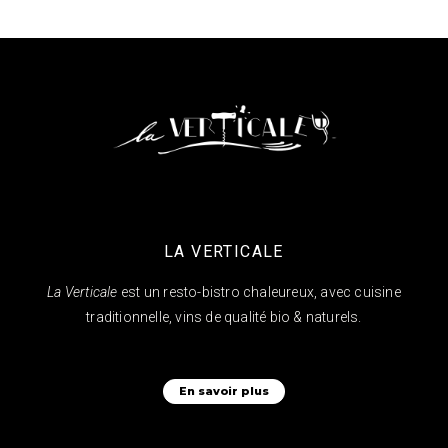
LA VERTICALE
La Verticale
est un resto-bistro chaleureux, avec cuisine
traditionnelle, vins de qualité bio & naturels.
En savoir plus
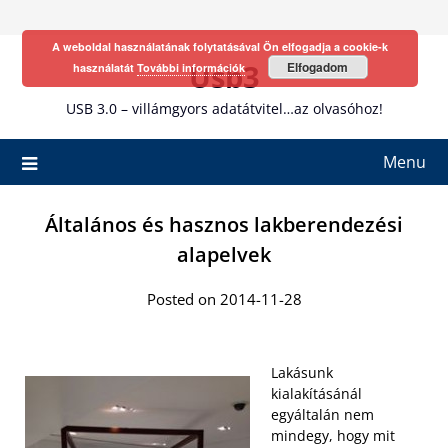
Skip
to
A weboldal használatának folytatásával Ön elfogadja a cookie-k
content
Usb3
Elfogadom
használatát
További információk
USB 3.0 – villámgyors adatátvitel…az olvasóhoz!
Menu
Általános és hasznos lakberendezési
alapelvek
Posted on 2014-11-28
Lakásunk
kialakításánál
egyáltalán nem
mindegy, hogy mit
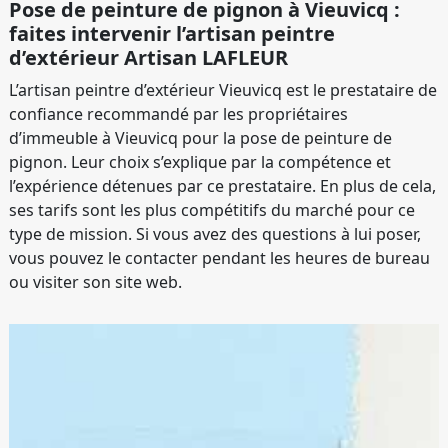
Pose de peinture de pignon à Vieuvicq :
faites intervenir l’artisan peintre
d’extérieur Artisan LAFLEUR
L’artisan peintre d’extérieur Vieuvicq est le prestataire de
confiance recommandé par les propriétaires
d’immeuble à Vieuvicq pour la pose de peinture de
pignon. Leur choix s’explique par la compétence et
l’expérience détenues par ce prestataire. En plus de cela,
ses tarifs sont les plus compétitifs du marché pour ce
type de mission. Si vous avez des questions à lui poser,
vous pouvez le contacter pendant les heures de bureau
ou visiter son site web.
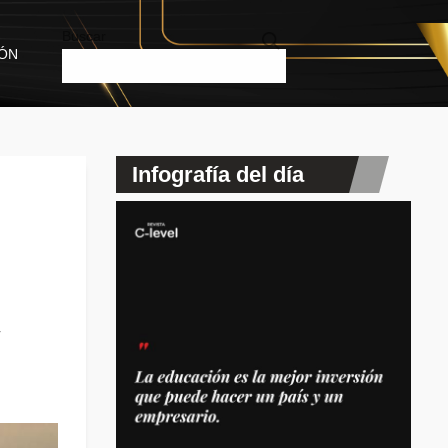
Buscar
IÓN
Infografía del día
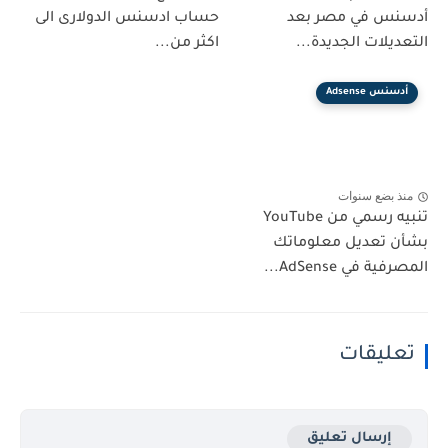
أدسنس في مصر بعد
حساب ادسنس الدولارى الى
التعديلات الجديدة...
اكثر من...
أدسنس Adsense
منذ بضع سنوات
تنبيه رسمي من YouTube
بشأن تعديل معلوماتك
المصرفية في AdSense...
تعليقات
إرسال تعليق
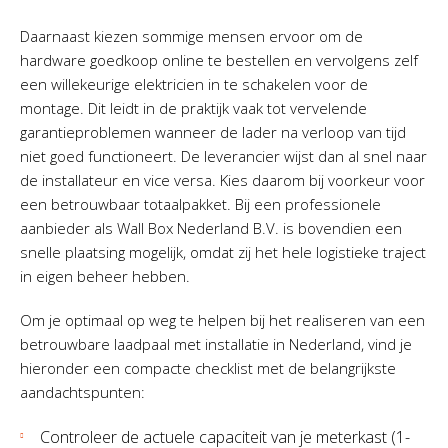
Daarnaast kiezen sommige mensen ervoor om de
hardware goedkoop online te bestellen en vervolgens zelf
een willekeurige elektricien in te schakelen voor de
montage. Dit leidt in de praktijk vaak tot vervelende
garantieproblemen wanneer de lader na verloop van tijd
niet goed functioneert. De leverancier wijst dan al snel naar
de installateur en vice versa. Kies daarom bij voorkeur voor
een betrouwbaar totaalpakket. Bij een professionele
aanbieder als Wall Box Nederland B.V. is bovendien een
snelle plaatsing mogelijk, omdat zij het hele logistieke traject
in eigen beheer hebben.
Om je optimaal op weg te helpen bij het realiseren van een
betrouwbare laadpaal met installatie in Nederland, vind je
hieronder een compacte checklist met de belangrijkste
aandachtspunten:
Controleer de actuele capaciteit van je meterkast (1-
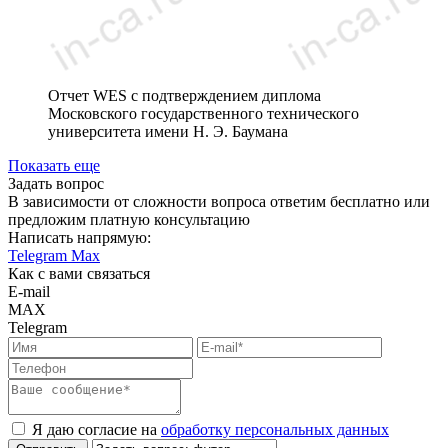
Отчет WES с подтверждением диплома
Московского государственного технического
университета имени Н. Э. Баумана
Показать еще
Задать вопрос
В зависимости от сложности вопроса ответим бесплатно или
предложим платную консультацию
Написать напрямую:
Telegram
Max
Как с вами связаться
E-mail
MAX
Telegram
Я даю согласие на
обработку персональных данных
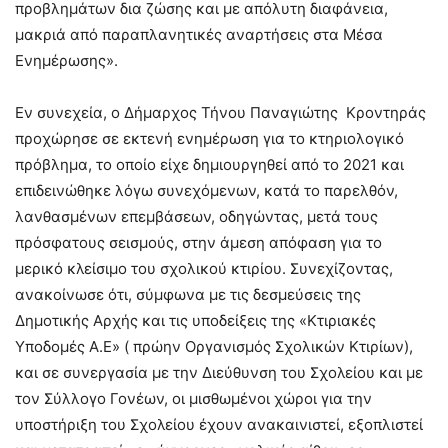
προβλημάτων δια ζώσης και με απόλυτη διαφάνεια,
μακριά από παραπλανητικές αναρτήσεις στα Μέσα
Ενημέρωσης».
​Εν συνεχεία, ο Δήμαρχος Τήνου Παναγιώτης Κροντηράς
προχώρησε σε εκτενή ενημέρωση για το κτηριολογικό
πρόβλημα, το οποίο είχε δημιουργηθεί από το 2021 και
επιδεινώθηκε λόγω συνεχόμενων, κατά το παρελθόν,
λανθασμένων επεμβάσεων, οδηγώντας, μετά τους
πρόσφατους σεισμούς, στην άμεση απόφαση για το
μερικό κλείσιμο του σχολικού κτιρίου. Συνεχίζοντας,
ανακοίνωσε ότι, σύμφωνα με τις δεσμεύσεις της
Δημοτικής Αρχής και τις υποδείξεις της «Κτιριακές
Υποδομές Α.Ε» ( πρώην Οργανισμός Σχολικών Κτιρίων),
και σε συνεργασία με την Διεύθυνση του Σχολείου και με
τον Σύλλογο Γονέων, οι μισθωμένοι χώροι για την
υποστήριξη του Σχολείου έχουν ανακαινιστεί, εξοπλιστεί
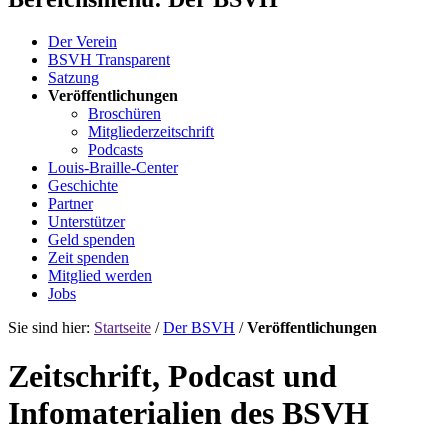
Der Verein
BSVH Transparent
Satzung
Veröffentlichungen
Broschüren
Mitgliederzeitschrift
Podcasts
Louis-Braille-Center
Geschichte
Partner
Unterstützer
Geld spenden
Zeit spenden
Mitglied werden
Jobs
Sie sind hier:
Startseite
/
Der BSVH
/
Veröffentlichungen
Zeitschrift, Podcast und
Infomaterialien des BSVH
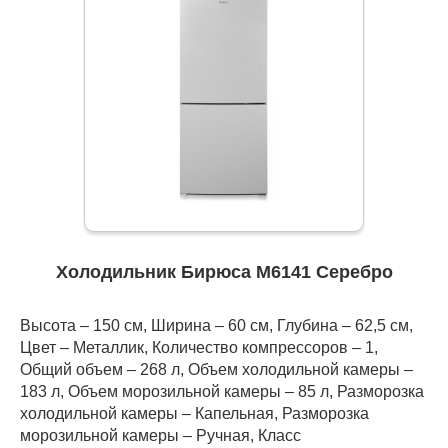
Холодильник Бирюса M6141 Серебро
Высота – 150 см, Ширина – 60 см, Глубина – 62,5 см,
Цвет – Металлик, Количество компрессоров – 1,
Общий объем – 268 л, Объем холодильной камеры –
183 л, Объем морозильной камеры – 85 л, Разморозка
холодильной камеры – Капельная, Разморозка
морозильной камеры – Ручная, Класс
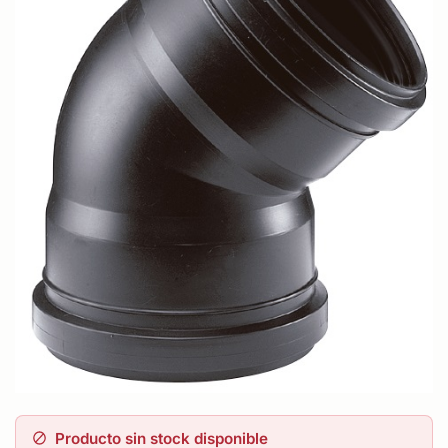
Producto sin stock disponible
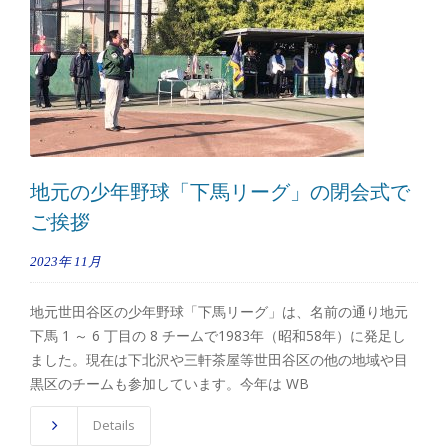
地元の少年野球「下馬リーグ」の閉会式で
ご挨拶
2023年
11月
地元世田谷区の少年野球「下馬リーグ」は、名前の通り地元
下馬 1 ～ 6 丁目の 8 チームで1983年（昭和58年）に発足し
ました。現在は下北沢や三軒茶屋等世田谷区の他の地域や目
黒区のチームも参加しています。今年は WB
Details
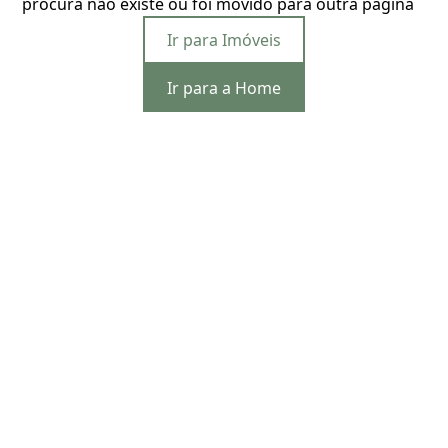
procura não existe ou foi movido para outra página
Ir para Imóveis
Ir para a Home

— YOUR OBJECTIVE —
Copy out word for word every line from the one containing "Pose de peinture de pignon" through the one containing "pignon. Leur choix", including both of those.

— WRITTEN ANSWER —
Pose de peinture de pignon à Vieuvicq :
faites intervenir l’artisan peintre
d’extérieur Artisan LAFLEUR
L’artisan peintre d’extérieur Vieuvicq est le prestataire de
confiance recommandé par les propriétaires
d’immeuble à Vieuvicq pour la pose de peinture de
pignon. Leur choix s’explique par la compétence et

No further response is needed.